Beteiligte
Klägerin und Revisionsklägerin |
Beklagte und Revisionsbeklagte |
Tatbestand
I.
Der 1930 geborene und im Januar 1987 verstorbene Versicherte war von November 1945 bis November 1956 als Elektriker Pflichtmitglied der Beklagten und anschließend bis zum 31. Dezember 1967 als technischer Angestellter Pflichtmitglied der Bundesversicherungsanstalt für Angestellte. Letztere befreite ihn durch Bescheid vom 5. August 1968 mit Wirkung ab 1. Januar 1968 antragsgemäß von der Versicherungspflicht. Danach entrichtete der Versicherte noch freiwillige Beiträge bis September 1975.
Wegen der Folgen eines 1982 erlittenen Herzinfarktes beantragte der Versicherte im Januar 1985 Knappschaftsrente wegen Erwerbsunfähigkeit. Mit Bescheid vom 19. Februar 1985 lehnte die Beklagte den Antrag ab, weil der Versicherte in den letzten 60 Kalendermonaten vor Eintritt des Versicherungsfalles nicht mindestens 36 Kalendermonate eine versicherungspflichtige Beschäftigung ausgeübt habe.

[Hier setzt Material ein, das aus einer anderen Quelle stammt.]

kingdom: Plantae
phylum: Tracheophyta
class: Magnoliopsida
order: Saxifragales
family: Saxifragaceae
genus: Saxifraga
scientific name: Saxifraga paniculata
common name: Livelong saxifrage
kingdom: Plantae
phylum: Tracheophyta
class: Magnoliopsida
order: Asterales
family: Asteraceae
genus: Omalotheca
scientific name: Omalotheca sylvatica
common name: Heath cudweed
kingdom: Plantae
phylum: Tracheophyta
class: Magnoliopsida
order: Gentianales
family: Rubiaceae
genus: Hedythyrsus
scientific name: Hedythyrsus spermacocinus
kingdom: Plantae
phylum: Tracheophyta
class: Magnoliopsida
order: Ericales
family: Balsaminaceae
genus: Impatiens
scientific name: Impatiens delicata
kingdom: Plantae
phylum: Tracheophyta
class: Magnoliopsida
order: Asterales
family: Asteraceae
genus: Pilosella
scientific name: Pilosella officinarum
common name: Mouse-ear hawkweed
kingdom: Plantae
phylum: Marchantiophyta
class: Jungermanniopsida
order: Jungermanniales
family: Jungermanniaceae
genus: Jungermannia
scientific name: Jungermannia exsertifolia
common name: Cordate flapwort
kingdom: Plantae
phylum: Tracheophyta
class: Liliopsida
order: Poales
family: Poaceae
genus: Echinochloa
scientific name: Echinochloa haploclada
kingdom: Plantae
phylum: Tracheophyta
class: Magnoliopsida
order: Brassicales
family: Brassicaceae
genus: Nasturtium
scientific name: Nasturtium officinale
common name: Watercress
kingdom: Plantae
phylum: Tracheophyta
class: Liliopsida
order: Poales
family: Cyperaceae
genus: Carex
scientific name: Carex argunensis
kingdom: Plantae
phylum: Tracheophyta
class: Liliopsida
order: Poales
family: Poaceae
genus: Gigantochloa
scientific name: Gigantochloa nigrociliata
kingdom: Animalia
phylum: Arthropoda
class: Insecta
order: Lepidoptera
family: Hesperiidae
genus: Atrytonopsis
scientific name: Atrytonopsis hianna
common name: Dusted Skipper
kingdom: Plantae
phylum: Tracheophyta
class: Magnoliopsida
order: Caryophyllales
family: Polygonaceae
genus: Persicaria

Klage und Berufung sind erfolglos geblieben (Urteil des Sozialgerichts -SG- Gießen vom 21. Januar 1986; Urteil des Landessozialgerichts -LSG- Niedersachsen vom 26. Juni 1986). Das LSG hat zur Begründung ausgeführt, der Versicherungsfall der Erwerbsunfähigkeit - und ebenso der Berufsunfähigkeit - sei beim Versicherten nicht vor dem 1. Januar 1984, sondern frühestens im Jahre 1985 eingetreten, weil er zur Zeit der Antragstellung im Januar 1985 noch seinem Beruf als Geschäftsführer eines Unternehmens nachgegangen sei und erst seit 24. April 1985 arbeitsunfähig erkrankt sei. Die seit Inkrafttreten des Haushaltsbegleitgesetzes (HBegleitG) 1984 geltende zusätzliche Voraussetzung für die Berufs- und Erwerbsunfähigkeitsrente, nämlich mindestens 36 mit Beiträgen für eine versicherungspflichtige Beschäftigung oder Tätigkeit belegte Kalendermonate innerhalb der letzten 60 Kalendermonate vor Eintritt des Versicherungsfalls der Berufsunfähigkeit bzw. der Erwerbsunfähigkeit, habe der Versicherte nicht erfüllt. Die Übergangsregelung des Art 6 Nr. 4 des HBegleitG 1984 erfasse seinen erst 1985 eingetretenen Versicherungsfall nicht. Die Einführung der zusätzlichen Voraussetzung für den Anspruch auf Berufs- bzw. Erwerbsunfähigkeitsrente durch das HBegleitG 1984 verstoße als Bestimmung des Inhalts und der Schranken des Eigentums auch nicht gegen das Grundgesetz.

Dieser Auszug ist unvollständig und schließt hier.